Suzanne Simard is the world’s leading forest ecologist, and Finding the Mother Tree is part memoir and part scientific investigation of forests as living organisms. This is her debut book, and it is a New York Times bestseller. It tracks her life growing up in the logging industry of British Columbia and her studies into what makes forests tick. 

I grew up in the same forests, and reading this book was of particular interest to me. Simard and I both lived in the same rural and remote areas, so when she describes particular regions, it fills me with corresponding memories. She was a 20-something forestry worker, and I was the pre-teen daughter of a man who worked in the forestry industry. Like her, I travelled all around British Columbia, from the towering rain forests of Vancouver Island to dense evergreens of the high Rockies to the arid pines of the Okanagan Valley. We both lived, worked, and played out in the bush. We both foraged and evaded grizzly bears. When she writes of the desolation of clearcuts, and how they look like battlefields, I too am taken back to these sylvan sites of mass murder, where traditional foods and medicines of Indigenous peoples and animals alike have been stricken from existence. When she writes about spraying glyphosate on healthy forests to kill “weeds,” tears prickle my eyes as forests and habitats die. I find it very easy to empathize with her experiences.

Finding the Mother Tree is also a type of mystery story. Why do some seedlings thrive and others wither away? Do regimented monocultures grow cash crop trees more prodigiously than the messy, hard-to-harvest natural forests? Does killing off competing plants let economically valuable trees grow better? Simard writes of her scientific experimentation done in order to learn how forests thrive. She writes of how plants and fungi have evolved to form symbiotic relationships, how humus and mycorrhizal fungi are vital for forest health, and she does so in an engaging manner. You do not need to have a background in forestry or biology to be swept away by this engaging book.

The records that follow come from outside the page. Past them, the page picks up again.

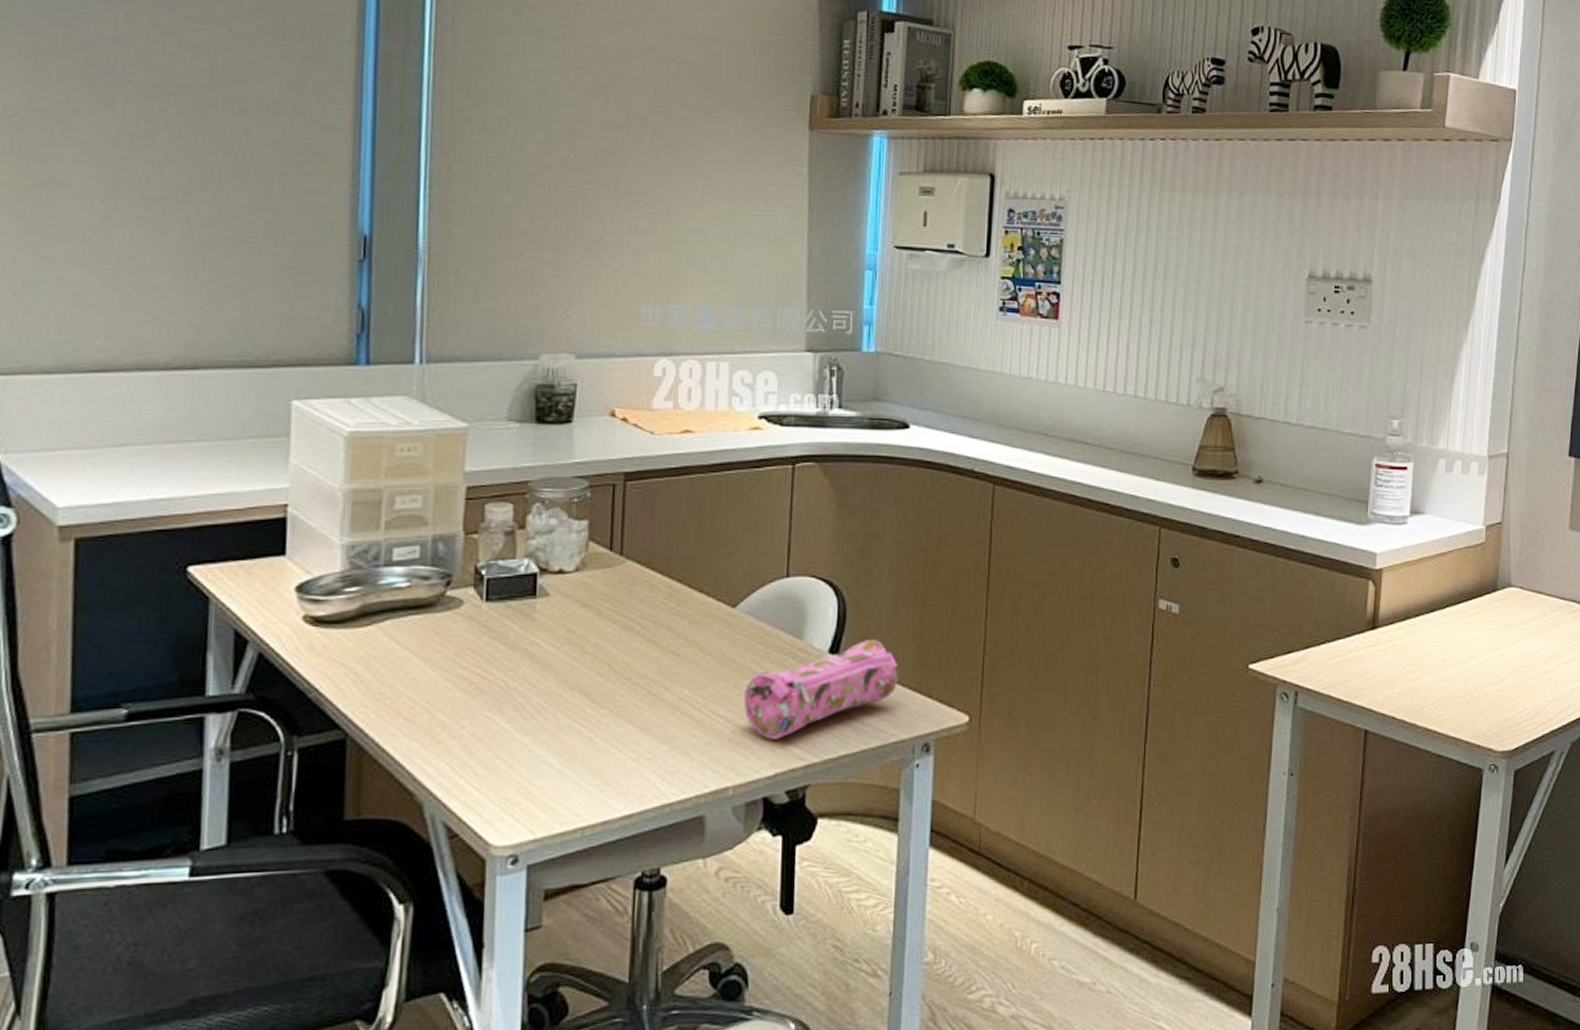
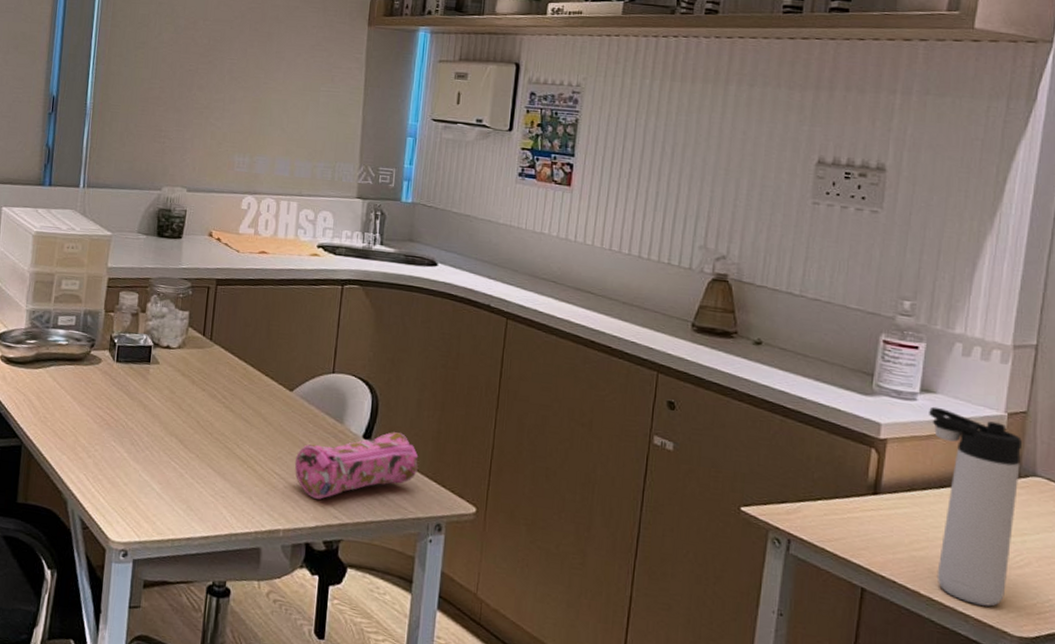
thermos bottle: none [1419,528,1499,727] -> present [929,406,1023,607]

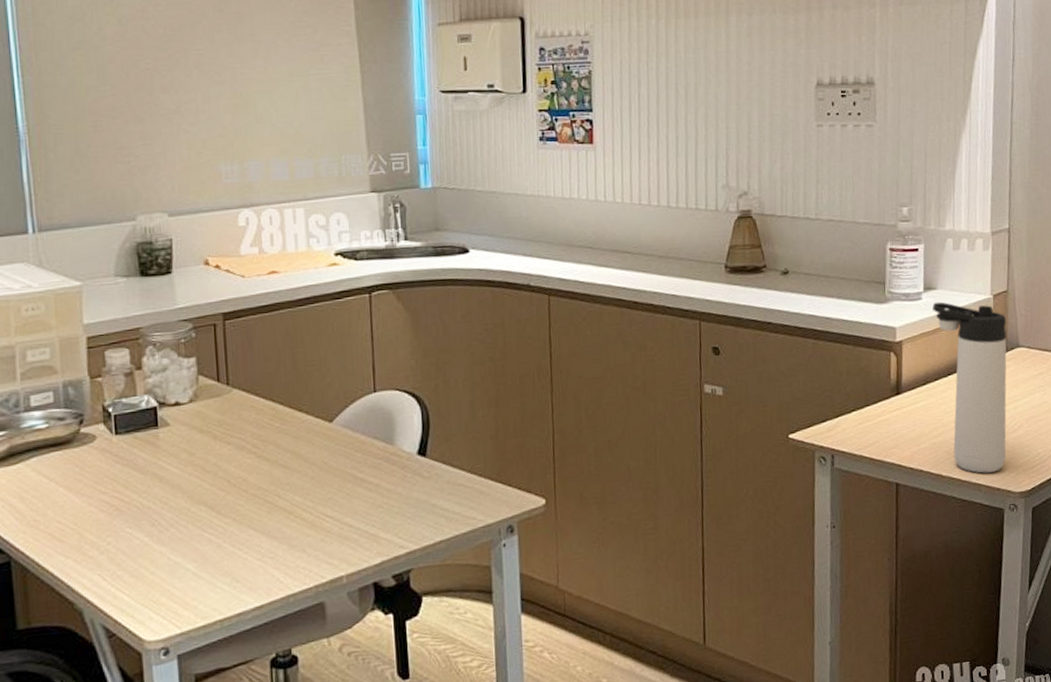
pencil case: present [294,432,419,500] -> none [347,440,481,533]

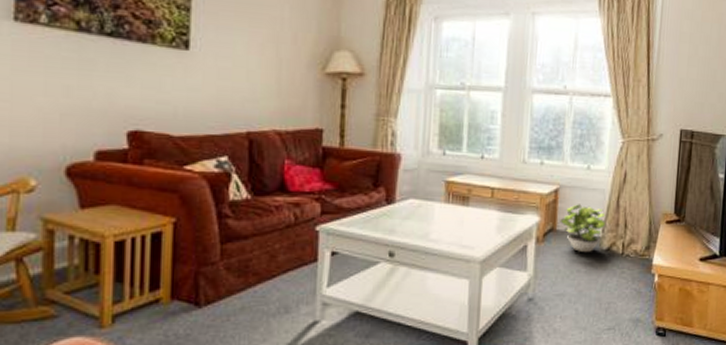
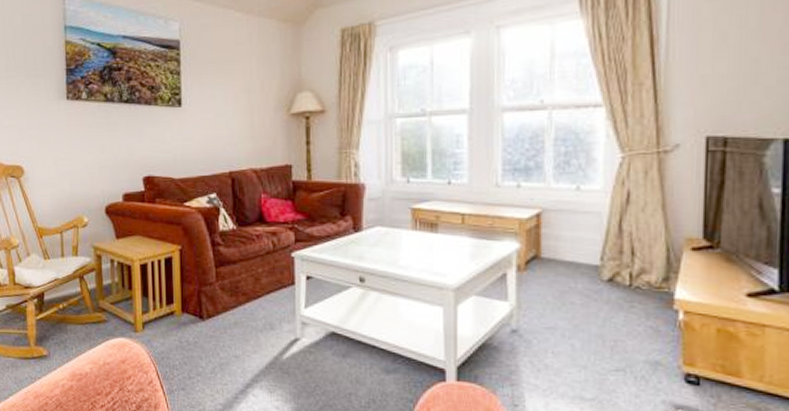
potted plant: present [560,204,606,253] -> none [545,229,604,284]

Forests have an intelligence all their own and co-operate and compete with one another. Like humans, forests learn and adapt, and can recognize their neighbours. Finding the Mother Tree demonstrates the spirituality of scientific investigation and shows that there is more to science than quantitative measurements. Finding the Mother Tree also shows what it is like to be a woman in a male-dominated field and is a David and Goliath-type story where she confronts rooms full of foresters to tell them their methodology is deeply flawed.

Finding the Mother Tree will appeal to readers of Braiding Sweetgrass by Robin Wall Kimmerer, The Hidden Life of Trees by Peter Wohlleben, and Underland by Robert Macfarlane.

I love this book and will be returning to it again and again.

 

Thank you, Penguin Random House, for a complimentary copy in exchange for an honest review.